> _Assignment_:
Take the data below and extract the lines from the one with "Dokumen resmi ini membuktikan kebersihan" to the one with "Permohonan izin otomatis", inclusive, exactly as written.

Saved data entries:
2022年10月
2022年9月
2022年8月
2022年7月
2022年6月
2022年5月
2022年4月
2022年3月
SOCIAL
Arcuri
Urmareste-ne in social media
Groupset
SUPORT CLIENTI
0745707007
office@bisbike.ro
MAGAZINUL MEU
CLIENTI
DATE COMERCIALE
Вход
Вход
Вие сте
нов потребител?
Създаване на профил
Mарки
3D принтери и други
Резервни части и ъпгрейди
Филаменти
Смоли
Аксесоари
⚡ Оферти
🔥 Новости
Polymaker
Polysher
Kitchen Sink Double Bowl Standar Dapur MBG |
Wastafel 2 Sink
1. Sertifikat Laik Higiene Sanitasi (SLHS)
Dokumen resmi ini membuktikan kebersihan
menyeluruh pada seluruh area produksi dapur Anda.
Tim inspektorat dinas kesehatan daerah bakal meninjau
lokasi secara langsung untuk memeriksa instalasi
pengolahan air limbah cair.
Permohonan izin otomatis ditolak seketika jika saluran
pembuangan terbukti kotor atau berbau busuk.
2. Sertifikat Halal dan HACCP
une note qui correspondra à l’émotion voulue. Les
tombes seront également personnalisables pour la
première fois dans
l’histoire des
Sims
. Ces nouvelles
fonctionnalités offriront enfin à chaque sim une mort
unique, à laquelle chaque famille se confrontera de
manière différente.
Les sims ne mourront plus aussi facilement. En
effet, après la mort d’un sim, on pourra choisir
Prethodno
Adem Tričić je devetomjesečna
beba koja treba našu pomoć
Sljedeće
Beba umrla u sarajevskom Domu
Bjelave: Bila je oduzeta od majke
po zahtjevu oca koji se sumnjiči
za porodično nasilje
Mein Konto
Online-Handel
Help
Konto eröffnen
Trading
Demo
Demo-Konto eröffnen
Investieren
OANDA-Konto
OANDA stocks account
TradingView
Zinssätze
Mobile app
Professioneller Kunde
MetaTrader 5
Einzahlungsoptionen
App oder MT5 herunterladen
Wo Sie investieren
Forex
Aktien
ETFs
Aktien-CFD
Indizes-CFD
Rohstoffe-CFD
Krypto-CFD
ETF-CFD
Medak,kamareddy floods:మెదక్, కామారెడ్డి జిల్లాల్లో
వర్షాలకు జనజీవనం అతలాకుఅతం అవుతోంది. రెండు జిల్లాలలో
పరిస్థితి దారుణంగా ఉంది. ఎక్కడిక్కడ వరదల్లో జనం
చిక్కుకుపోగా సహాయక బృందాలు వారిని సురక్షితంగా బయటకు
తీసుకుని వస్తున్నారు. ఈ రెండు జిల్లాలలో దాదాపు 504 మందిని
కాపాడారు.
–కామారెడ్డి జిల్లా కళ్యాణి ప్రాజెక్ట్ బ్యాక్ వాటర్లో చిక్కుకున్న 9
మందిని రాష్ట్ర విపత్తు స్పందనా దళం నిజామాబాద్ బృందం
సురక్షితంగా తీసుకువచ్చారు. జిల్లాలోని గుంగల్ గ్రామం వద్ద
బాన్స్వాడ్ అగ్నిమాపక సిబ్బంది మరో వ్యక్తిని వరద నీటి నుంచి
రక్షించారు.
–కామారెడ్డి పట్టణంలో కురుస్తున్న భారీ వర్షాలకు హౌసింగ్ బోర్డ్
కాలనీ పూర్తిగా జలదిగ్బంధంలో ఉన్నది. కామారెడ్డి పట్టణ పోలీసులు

> _Worked solution_:
Dokumen resmi ini membuktikan kebersihan
menyeluruh pada seluruh area produksi dapur Anda.
Tim inspektorat dinas kesehatan daerah bakal meninjau
lokasi secara langsung untuk memeriksa instalasi
pengolahan air limbah cair.
Permohonan izin otomatis ditolak seketika jika saluran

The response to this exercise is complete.